Connect2id server 3.2.1
July sees another release of the Connect2id server for Single Sign-On with OpenID Connect, this time dedicated to fixing three issues submitted over the past few days.
Most significantly, the behaviour of the op.authz.alwaysPromptForConsent
configuration setting has been extended to OpenID Connect
prompt=none authentication
requests. If
enabled, this setting will no longer result in a
consent_required
error being returned to the client app with prompt=none. Instead, the
Connect2id server API will generate the usual
consent prompt
message, allowing integrator's code to perform various tasks, such as a
preset_claims update, when a prompt=none request is being processed. We
believe this change will make the API behaviour more consistent as well give
integrators more options to play with.
For more information about the changes and bug fixes check the release notes below.
Download
To download a ZIP package of Connect2id server 3.2.1:
https://connect2id.com/assets/products/server/download/3.2.1/Connect2id-server.zip
As WAR only:
https://connect2id.com/assets/products/server/download/3.2.1/c2id.war
Questions?
Don't hesitate to contact Connect2id support.

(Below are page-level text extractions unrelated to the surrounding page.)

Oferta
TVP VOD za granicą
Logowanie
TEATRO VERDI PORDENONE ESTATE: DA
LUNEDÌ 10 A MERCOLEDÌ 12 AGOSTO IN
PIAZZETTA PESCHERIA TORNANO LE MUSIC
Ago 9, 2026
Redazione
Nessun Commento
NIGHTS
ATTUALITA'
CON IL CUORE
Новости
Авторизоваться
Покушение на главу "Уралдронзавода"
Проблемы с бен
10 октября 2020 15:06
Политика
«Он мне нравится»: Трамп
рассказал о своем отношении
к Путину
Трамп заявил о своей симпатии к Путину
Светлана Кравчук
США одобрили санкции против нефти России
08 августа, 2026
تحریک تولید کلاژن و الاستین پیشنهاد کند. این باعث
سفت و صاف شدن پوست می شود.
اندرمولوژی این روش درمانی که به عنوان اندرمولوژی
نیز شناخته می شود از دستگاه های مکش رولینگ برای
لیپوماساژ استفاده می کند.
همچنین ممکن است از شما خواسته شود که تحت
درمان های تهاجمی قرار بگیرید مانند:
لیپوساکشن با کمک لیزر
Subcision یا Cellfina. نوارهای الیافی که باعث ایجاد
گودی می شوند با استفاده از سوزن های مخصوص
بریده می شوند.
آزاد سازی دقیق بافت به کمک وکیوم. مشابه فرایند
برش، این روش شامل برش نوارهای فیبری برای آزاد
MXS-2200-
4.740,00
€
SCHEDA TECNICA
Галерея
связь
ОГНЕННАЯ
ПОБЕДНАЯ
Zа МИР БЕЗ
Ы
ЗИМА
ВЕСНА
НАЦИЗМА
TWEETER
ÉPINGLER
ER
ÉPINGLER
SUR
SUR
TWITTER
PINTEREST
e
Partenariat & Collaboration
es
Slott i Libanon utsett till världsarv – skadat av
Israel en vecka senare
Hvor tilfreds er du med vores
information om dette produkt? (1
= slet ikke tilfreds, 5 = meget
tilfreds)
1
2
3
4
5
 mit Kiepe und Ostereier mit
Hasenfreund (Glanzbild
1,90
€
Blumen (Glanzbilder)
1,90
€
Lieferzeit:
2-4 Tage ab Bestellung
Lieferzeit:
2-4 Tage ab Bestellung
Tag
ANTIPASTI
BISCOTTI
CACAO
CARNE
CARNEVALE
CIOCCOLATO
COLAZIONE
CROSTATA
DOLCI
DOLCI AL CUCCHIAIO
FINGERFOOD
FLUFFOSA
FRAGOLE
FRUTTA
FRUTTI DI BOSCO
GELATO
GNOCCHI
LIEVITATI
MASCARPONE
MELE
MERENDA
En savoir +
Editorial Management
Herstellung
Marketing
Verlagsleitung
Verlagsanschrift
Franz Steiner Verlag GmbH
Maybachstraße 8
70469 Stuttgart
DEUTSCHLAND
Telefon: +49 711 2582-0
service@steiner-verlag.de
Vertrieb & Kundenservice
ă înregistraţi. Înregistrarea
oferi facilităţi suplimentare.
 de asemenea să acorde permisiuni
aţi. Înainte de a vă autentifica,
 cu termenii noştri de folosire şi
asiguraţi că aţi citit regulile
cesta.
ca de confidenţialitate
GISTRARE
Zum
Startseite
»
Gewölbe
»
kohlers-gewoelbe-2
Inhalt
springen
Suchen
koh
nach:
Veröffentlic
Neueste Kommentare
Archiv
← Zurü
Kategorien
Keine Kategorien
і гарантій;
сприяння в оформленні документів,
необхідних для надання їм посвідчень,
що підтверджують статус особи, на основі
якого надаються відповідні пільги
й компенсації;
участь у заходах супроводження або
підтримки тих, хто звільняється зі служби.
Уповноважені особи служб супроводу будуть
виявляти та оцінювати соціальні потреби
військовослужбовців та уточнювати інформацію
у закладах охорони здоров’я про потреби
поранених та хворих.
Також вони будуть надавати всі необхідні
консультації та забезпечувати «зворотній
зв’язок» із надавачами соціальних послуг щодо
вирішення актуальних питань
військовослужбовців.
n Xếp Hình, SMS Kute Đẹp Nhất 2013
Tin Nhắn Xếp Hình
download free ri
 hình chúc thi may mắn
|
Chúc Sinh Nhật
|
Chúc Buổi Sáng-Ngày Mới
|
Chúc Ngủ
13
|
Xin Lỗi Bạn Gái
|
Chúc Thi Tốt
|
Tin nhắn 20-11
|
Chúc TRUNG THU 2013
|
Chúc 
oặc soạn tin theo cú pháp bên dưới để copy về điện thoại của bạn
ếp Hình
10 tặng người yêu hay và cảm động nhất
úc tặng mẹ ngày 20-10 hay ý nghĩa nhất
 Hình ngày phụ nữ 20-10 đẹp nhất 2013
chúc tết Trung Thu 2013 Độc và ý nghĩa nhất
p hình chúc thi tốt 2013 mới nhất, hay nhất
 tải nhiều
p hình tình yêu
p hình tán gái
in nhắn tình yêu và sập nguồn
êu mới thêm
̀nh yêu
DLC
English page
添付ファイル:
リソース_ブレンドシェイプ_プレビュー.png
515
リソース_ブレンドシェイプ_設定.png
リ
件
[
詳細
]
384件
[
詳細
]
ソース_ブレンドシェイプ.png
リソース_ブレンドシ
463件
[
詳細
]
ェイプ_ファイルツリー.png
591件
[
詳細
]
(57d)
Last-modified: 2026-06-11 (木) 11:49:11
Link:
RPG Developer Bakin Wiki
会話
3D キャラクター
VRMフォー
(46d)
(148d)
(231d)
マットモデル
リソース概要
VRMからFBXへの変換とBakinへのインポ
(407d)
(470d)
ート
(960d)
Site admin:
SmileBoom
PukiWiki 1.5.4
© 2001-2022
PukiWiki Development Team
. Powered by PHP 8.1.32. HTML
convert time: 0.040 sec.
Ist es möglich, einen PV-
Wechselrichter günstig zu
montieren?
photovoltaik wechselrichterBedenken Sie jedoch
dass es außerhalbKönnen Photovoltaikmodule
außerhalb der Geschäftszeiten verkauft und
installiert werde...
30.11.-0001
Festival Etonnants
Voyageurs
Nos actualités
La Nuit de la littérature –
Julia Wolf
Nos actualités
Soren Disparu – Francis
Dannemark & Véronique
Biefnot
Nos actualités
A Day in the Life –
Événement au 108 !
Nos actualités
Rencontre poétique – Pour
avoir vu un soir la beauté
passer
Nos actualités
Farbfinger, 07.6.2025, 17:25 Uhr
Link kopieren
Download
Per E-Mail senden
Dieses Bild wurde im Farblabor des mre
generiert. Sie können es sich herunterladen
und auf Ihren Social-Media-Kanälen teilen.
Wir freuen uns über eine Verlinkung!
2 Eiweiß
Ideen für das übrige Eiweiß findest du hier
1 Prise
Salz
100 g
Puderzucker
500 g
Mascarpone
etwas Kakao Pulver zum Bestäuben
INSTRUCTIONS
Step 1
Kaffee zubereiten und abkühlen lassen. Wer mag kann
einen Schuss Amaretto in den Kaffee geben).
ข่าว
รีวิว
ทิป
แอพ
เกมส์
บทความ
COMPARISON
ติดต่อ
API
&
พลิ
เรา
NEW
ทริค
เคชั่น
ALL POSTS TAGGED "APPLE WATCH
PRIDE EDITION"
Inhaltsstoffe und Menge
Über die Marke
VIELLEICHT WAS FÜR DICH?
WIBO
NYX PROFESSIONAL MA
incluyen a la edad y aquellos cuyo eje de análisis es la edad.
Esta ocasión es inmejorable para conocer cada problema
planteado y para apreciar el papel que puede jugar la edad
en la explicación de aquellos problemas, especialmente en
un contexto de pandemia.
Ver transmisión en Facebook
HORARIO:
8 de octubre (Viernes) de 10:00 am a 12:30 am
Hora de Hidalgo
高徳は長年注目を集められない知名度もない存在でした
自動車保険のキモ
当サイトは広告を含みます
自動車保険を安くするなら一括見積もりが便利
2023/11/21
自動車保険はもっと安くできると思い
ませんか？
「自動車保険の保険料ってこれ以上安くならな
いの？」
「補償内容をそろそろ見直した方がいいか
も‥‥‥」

Connect2id Server 3.2.1 release notes
Configuration
/WEB-INF/oidcProvider.properties
- Extends the op.authz.alwaysPromptForConsent setting to apply to OpenID Connect prompt=none requests. A consent_required error will no longer be produced when this setting is enabled and a client requests an ID token refresh / user session check with prompt=none.
Web API
- No changes
Dependencies
Upgrades to com.nimbusds:oauth2-oidc-sdk:4.14.1
Upgrades to com.nimbusds:oidc-session-store:2.2.1
Bug fixes
Fixes the URL encoding of login_required and consent_required OpenID Connect authentication request errors in the authorisation code flow (issue server/130).
Fixes deserialisation of subject identifiers with colons in cluster mode (issue session-store/15).